■ Material for this exercise:
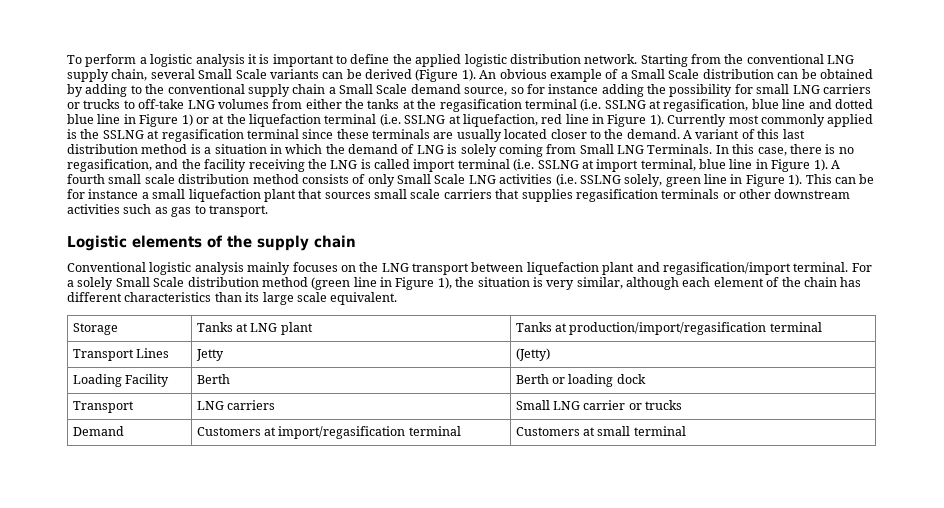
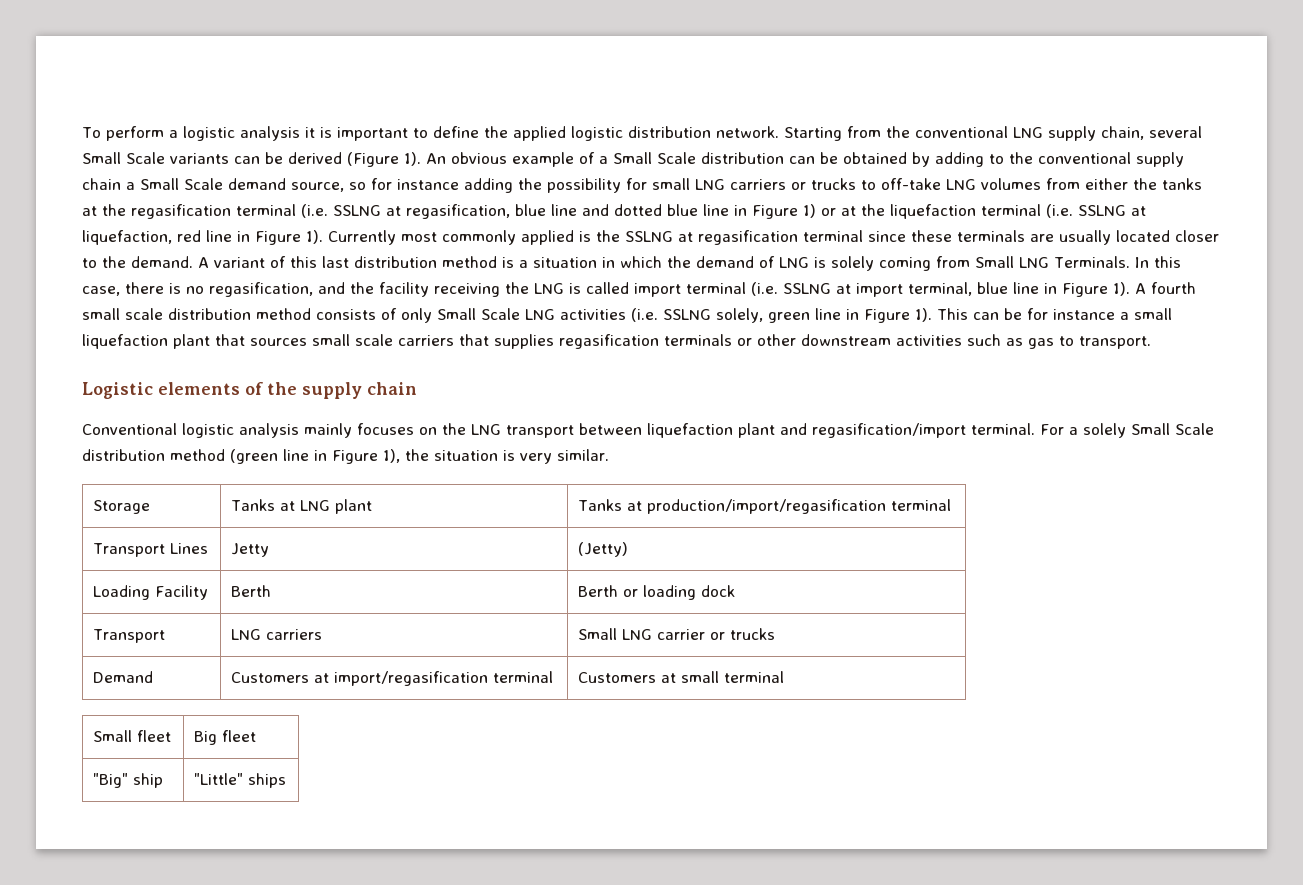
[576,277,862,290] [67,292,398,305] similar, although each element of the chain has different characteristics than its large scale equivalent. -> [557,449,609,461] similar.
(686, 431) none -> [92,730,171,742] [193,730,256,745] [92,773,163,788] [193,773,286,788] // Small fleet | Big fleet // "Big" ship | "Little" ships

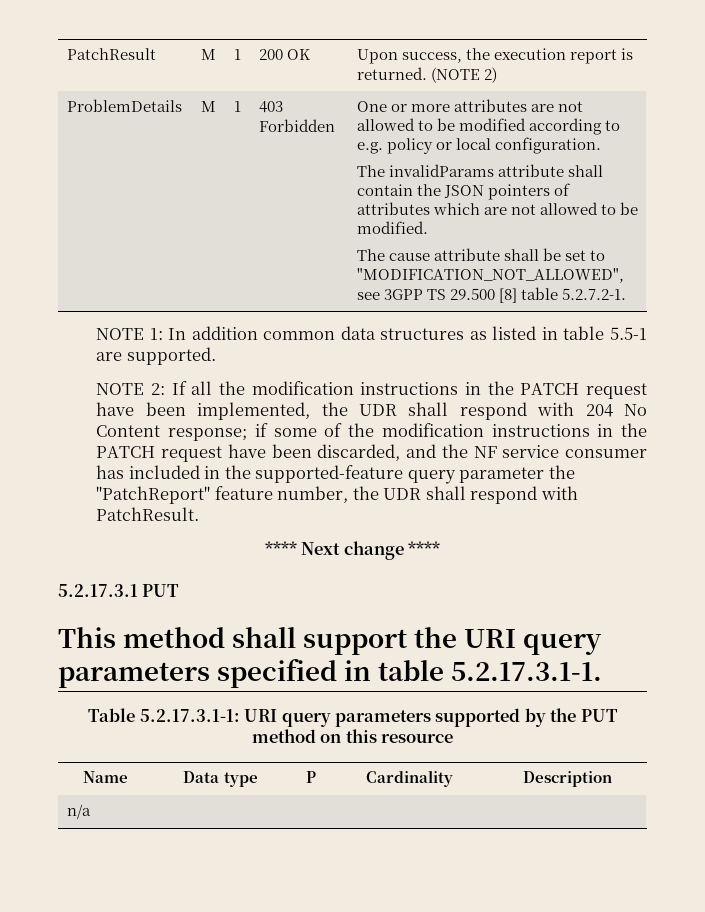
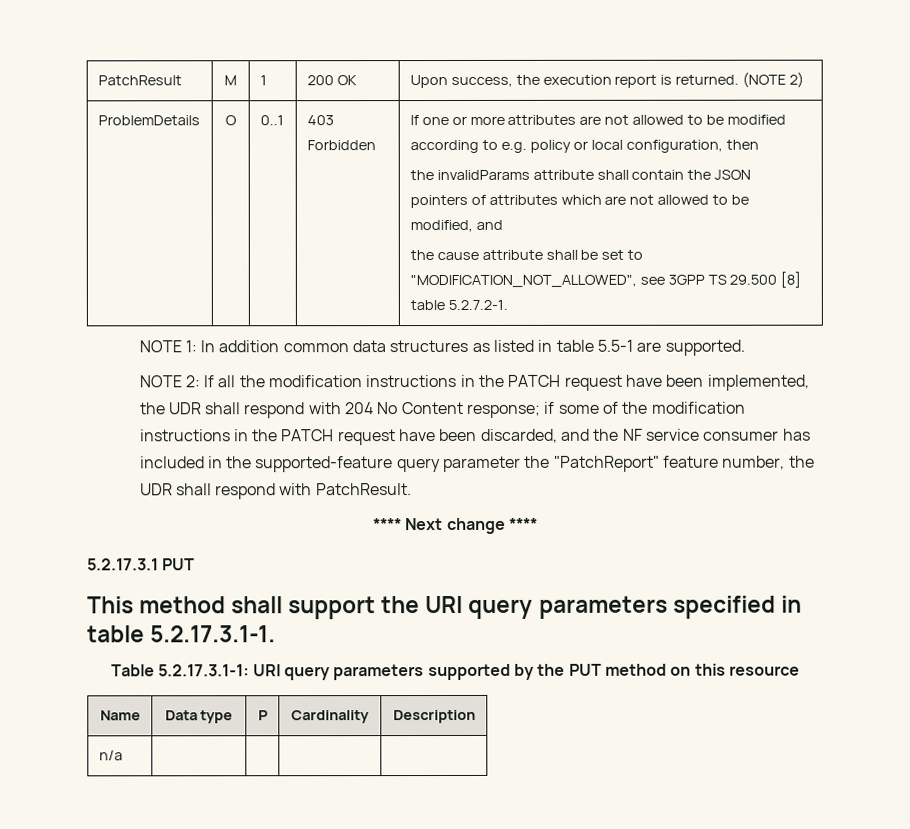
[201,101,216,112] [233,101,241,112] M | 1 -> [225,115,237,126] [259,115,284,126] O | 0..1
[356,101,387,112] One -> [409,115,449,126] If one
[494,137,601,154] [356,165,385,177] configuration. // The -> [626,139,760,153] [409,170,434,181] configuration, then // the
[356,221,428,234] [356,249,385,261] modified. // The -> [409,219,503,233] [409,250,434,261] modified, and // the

■ What needs to be done:
Exactly the lines from the one holding "[494,137,601,154] [356,165,385,177] configuration." to the final line of the listing, both included, must make up the answer.

■ Written solution:
[494,137,601,154] [356,165,385,177] configuration. // The -> [626,139,760,153] [409,170,434,181] configuration, then // the
[356,221,428,234] [356,249,385,261] modified. // The -> [409,219,503,233] [409,250,434,261] modified, and // the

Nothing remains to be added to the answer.